К утру все трое вымотались до предела, кони едва тащились, то и дело переходя с рыси на шаг, а Алёшке казалось, что он, как заколдованная дева из сказки, постепенно превращается в дерево — ноги и спину уже почти не чувствовал.
Он торкнулся в крайнюю избу и был пущен на постой. Мужик-хозяин оказался зажиточным, и Алёшка смог купить у него не только сена, но и полпуда овса для коней. Едва держась на ногах, он почистил обоих, Люцифера, как более нежного и привычного к теплу, завёл в хлев, где обреталась собственная скотина хозяина — корова, пара коз и пузатая коротконогая лошадёнка, Журавлика привязал на дворе. И заснул прямо в хлеву на охапке с сеном.
Проснулся после обеда. Тело ломило и страшно было даже подумать, чтобы сесть в седло. Кряхтя и потирая спину, Алёшка напоил коней, быстро съел Фросины пироги и отправился дальше.
Он старался гнать лошадей так быстро, как только было возможно, менял их, чередовал аллюры, стиснув зубы, терпел боль во всём теле и ужасно боялся, что не догонит, разминётся, собьётся с пути или что Анна обманула его и Елизавета и её спутники едут другой дорогой. В первые двое суток он одолел больше ста вёрст, но вскоре потерял счёт и времени, и расстоянию — словно дорожные вехи, мелькали вдоль обочин крошечные деревеньки и сёла побольше: Ельня, Царёво Займище, Вязьма, Дорогобуж. На восьмые сутки проехал Смоленск.

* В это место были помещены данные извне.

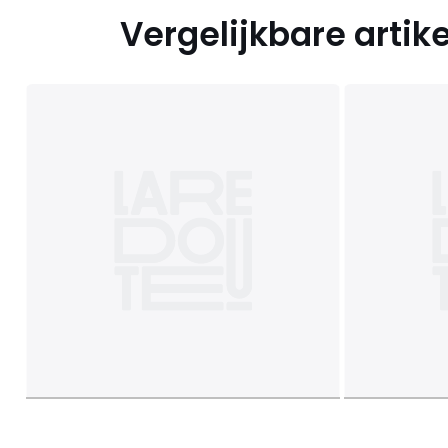
Vergelijkbare artik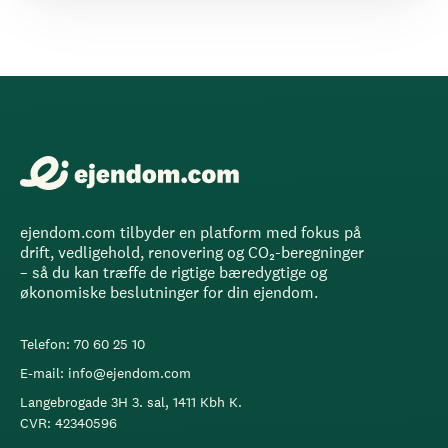
ejendom.com tilbyder en platform med fokus på
drift, vedligehold, renovering og CO₂-beregninger
– så du kan træffe de rigtige bæredygtige og
økonomiske beslutninger for din ejendom.
Telefon: 70 60 25 10
E-mail: info@ejendom.com
Langebrogade 3H 3. sal, 1411 Kbh K.
CVR: 42340596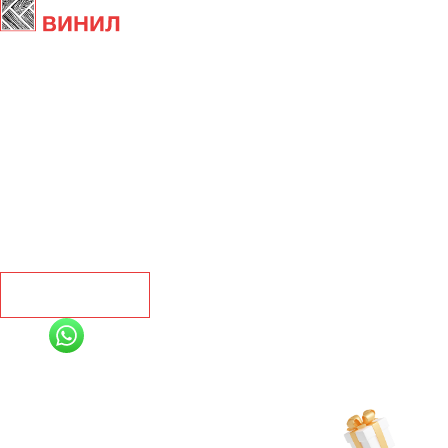
Главная
Ламинат
Кварц винил
Линолеум
Контакты
Рассчитать
+7 (991) 885-01-01
Мы онлайн
Рассчитать индивидуальную скидку
на товар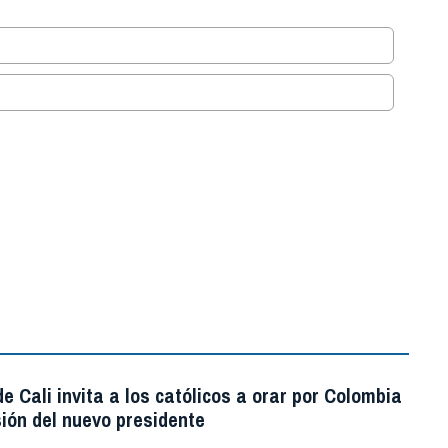
.
e Cali invita a los católicos a orar por Colombia
ión del nuevo presidente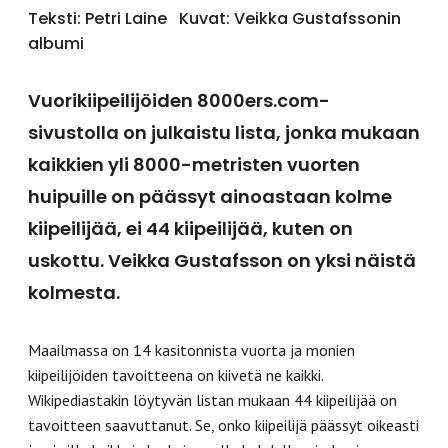
Teksti: Petri Laine
Kuvat: Veikka Gustafssonin
albumi
Vuorikiipeilijöiden 8000ers.com-
sivustolla on julkaistu lista, jonka mukaan
kaikkien yli 8000-metristen vuorten
huipuille on päässyt ainoastaan kolme
kiipeilijää, ei 44 kiipeilijää, kuten on
uskottu. Veikka Gustafsson on yksi näistä
kolmesta.
Maailmassa on 14 kasitonnista vuorta ja monien
kiipeilijöiden tavoitteena on kiivetä ne kaikki.
Wikipediastakin löytyvän listan mukaan 44 kiipeilijää on
tavoitteen saavuttanut. Se, onko kiipeilijä päässyt oikeasti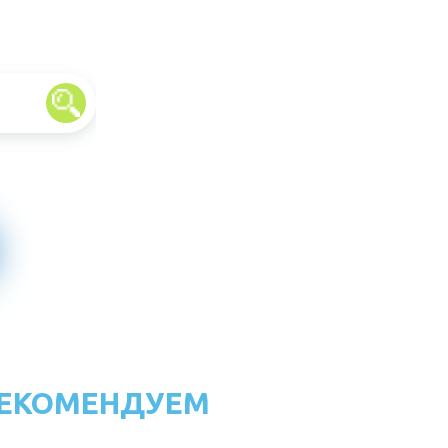
ЕКОМЕНДУЕМ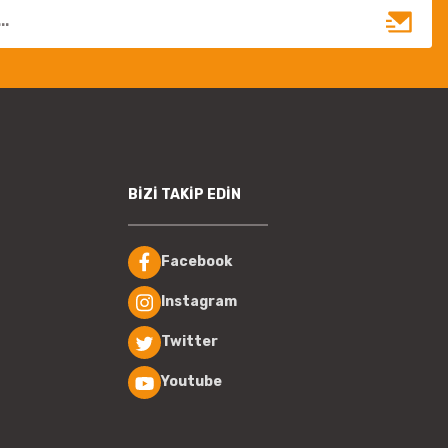
BİZİ TAKİP EDİN
Facebook
Instagram
Twitter
Youtube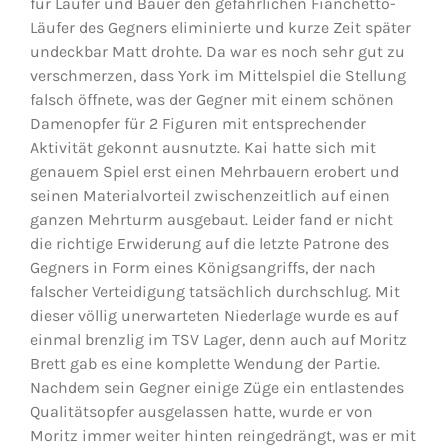
für Läufer und Bauer den gefährlichen Fianchetto-
Läufer des Gegners eliminierte und kurze Zeit später
undeckbar Matt drohte. Da war es noch sehr gut zu
verschmerzen, dass York im Mittelspiel die Stellung
falsch öffnete, was der Gegner mit einem schönen
Damenopfer für 2 Figuren mit entsprechender
Aktivität gekonnt ausnutzte. Kai hatte sich mit
genauem Spiel erst einen Mehrbauern erobert und
seinen Materialvorteil zwischenzeitlich auf einen
ganzen Mehrturm ausgebaut. Leider fand er nicht
die richtige Erwiderung auf die letzte Patrone des
Gegners in Form eines Königsangriffs, der nach
falscher Verteidigung tatsächlich durchschlug. Mit
dieser völlig unerwarteten Niederlage wurde es auf
einmal brenzlig im TSV Lager, denn auch auf Moritz
Brett gab es eine komplette Wendung der Partie.
Nachdem sein Gegner einige Züge ein entlastendes
Qualitätsopfer ausgelassen hatte, wurde er von
Moritz immer weiter hinten reingedrängt, was er mit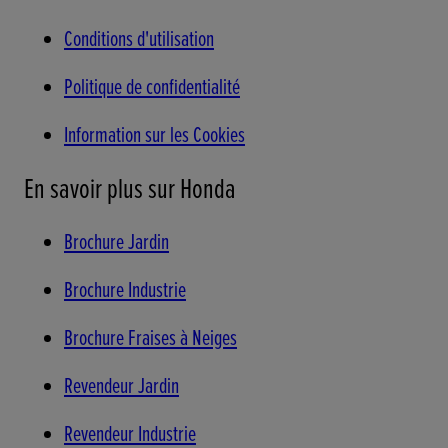
Conditions d'utilisation
Politique de confidentialité
Information sur les Cookies
En savoir plus sur Honda
Brochure Jardin
Brochure Industrie
Brochure Fraises à Neiges
Revendeur Jardin
Revendeur Industrie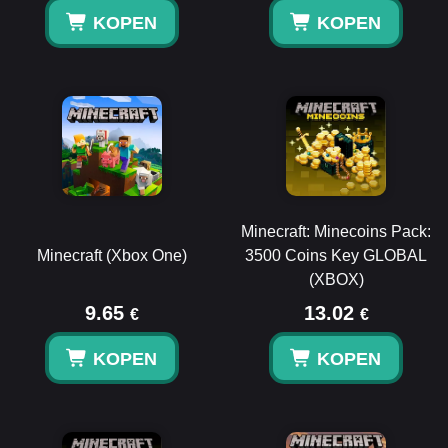
KOPEN
KOPEN
Minecraft: Minecoins Pack:
Minecraft (Xbox One)
3500 Coins Key GLOBAL
(XBOX)
9.65
13.02
€
€
KOPEN
KOPEN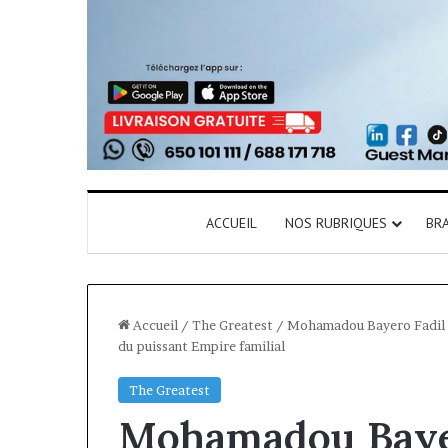
ACCUEIL
NOS RUBRIQUES
BR
Accueil
/
The Greatest
/
Mohamadou Bayero Fadil le
du puissant Empire familial
The Greatest
Mohamadou Bayer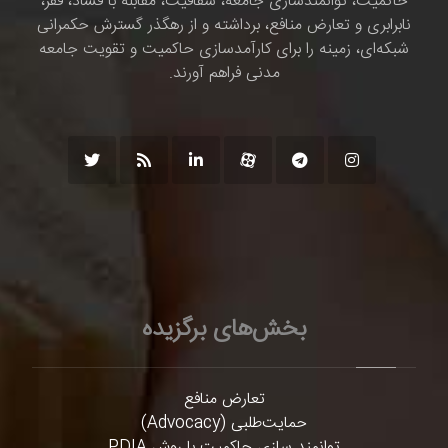
حاکمیت، توانمندسازی جامعه، شفافیت، مقابله با فساد، فقر،
نابرابری و تعارض منافع، برداشته و از رهگذر گسترش حکمرانی
شبکه‌ای، زمینه را برای کارآمدسازی حاکمیت و تقویت جامعه
مدنی فراهم آورند.
بخش‌های برگزیده
تعارض منافع
حمایت‌طلبی (Advocacy)
توانمند سازی حاکمیت با روش PDIA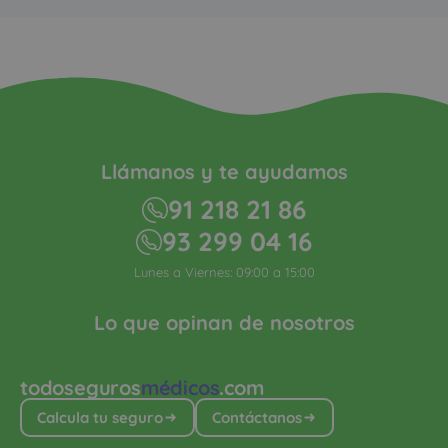
Llámanos y te ayudamos
91 218 21 86
93 299 04 16
Lunes a Viernes: 09:00 a 15:00
Lo que opinan de nosotros
todoseguros
médicos
.com
Calcula tu seguro
Contáctanos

Алёшка нервничал всё сильнее. Граница приближалась, но сколько он ни расспрашивал на постоялых дворах и ямских подворьях, беглецов никто не видал. Теперь он двигался только днём, боясь разминуться с ними в темноте. Дорога казалась настолько нескончаемой и однообразной, что раз ему даже подумалось, что так, должно быть, выглядит ад — бесконечная серо-белая равнина, холод, пустота в голове и тупая, изматывающая боль во всём теле.

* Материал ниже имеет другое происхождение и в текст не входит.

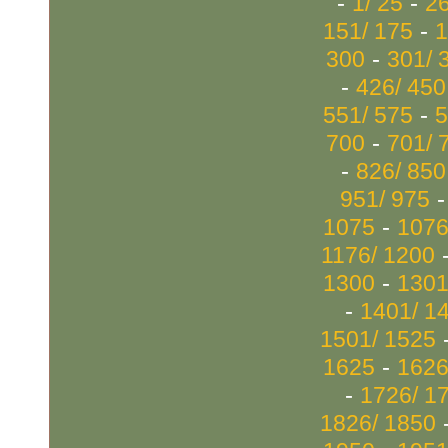
-
-
1/ 25
26
-
151/ 175
1
-
300
301/ 
-
426/ 450
-
551/ 575
5
-
700
701/ 
-
826/ 850
951/ 975
-
1075
1076
1176/ 1200
-
1300
1301
-
1401/ 1
1501/ 1525
-
1625
1626
-
1726/ 1
1826/ 1850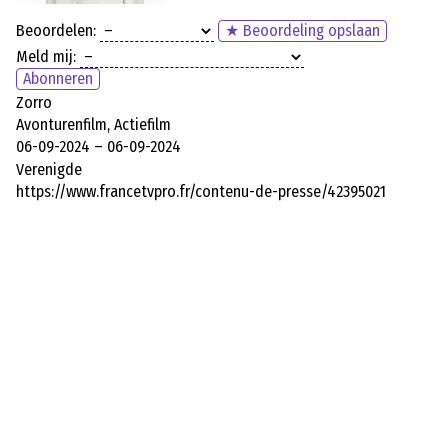
Beoordelen:
★ Beoordeling opslaan
Meld mij:
Abonneren
Zorro
Avonturenfilm, Actiefilm
06-09-2024 – 06-09-2024
Verenigde
https://www.francetvpro.fr/contenu-de-presse/42395021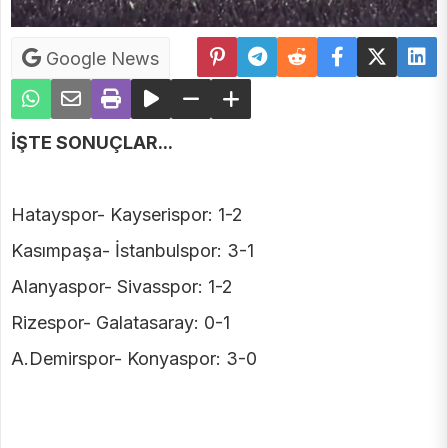
Google News
İŞTE SONUÇLAR...
Hatayspor- Kayserispor: 1-2
Kasımpaşa- İstanbulspor: 3-1
Alanyaspor- Sivasspor: 1-2
Rizespor- Galatasaray: 0-1
A.Demirspor- Konyaspor: 3-0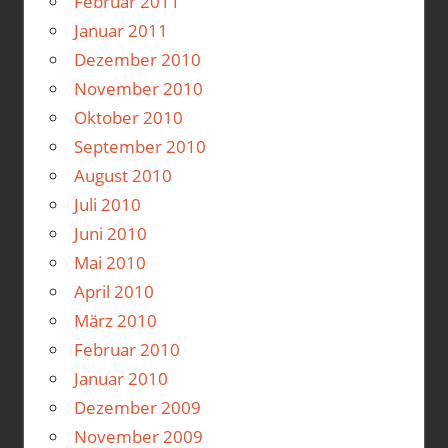
Februar 2011
Januar 2011
Dezember 2010
November 2010
Oktober 2010
September 2010
August 2010
Juli 2010
Juni 2010
Mai 2010
April 2010
März 2010
Februar 2010
Januar 2010
Dezember 2009
November 2009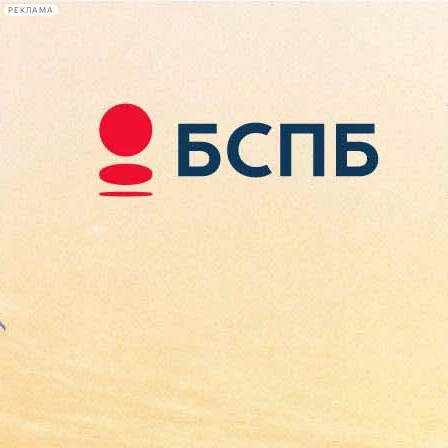
РЕКЛАМА
Афиша Plus
#телегид
Фонтанка.ру
Сегодня:
2026.08.07
16:42
Афиша Plus
кино
спектакли
выставки
концерты
лекции
книги
афиша плюс
новости
+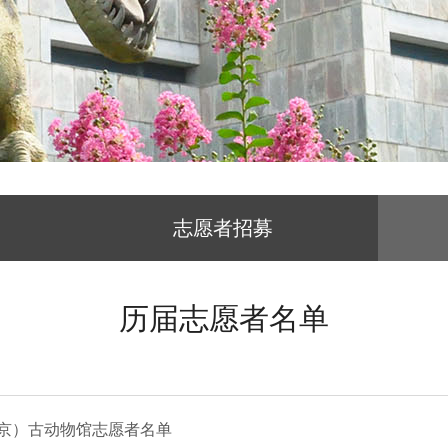
志愿者招募
历届志愿者名单
北京）古动物馆志愿者名单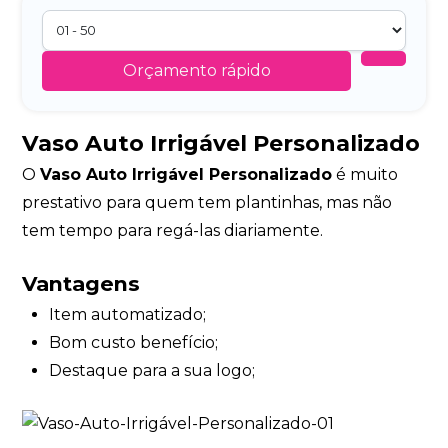
Orçamento rápido
Vaso Auto Irrigável Personalizado
O
Vaso Auto Irrigável Personalizado
é muito
prestativo para quem tem plantinhas, mas não
tem tempo para regá-las diariamente.
Vantagens
Item automatizado;
Bom custo benefício;
Destaque para a sua logo;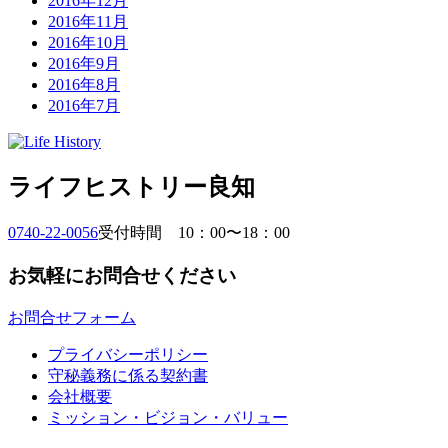
2016年12月
2016年11月
2016年10月
2016年9月
2016年8月
2016年7月
ライフヒストリー良知
0740-22-0056
受付時間 10：00〜18：00
お気軽にお問合せください
お問合せフォーム
プライバシーポリシー
守秘義務に係る契約書
会社概要
ミッション・ビジョン・バリュー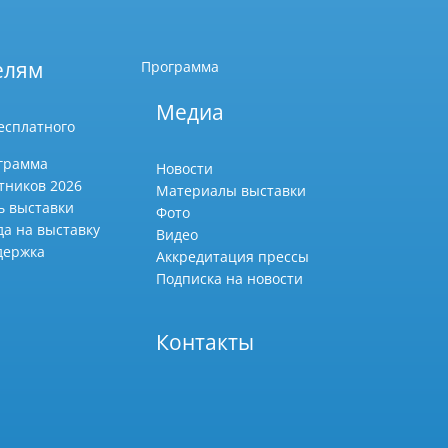
елям
Программа
Медиа
есплатного
грамма
Новости
тников 2026
Материалы выставки
ь выставки
Фото
да на выставку
Видео
держка
Аккредитация прессы
Подписка на новости
Контакты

Лошади похудели и уже не смотрелись сытыми и лоснящимися, какими были в Москве, и каждый раз, вставая на отдых, он с душевным трепетом осматривал копыта и холки, боясь обнаружить потёртости, порезы или трещины. Сам, надо думать, он выглядел не лучше. А беглецов по-прежнему не было и следа.
Наконец, на девятый день утром, когда Алёшка уже близок был к отчаянию, он увидел вдали тёмное пятно, которое вскоре приняло вид крытого возка, запряжённого парой гнедых лошадей, а приблизившись, узнал давешнего кучера, чернявого с по-разбойничьи недобрым взглядом.
До сих пор Елизавета искренне полагала, что любит путешествовать. Правда, так далеко ей ездить ещё не доводилось — самым продолжительным вояжем в её жизни была поездка в Москву на коронацию юного Петра. В памяти осталось весёлое приключение — царский поезд из множества карет, частые остановки, пиры и даже фейерверки. И наскоро построенные путевые дворцы, где располагались на ночлег. Там было не слишком уютно и красиво, но чисто и просторно. Её окружала толпа камеристок и фрейлин, готовых броситься исполнять любой каприз, достаточно было лишь озвучить пожелание.
Нынче всё оказалось по-другому… Елизавета осталась наедине с двумя малознакомыми мужчинами, и любые сложности, даже самого деликатного свойства, ей приходилось решать самой. Особенно мучило отсутствие в пути латрины[153], и Елизавета старалась пить и есть как можно меньше, особенно учитывая, что от грубой крестьянской пищи желудок то и дело заявлял протест.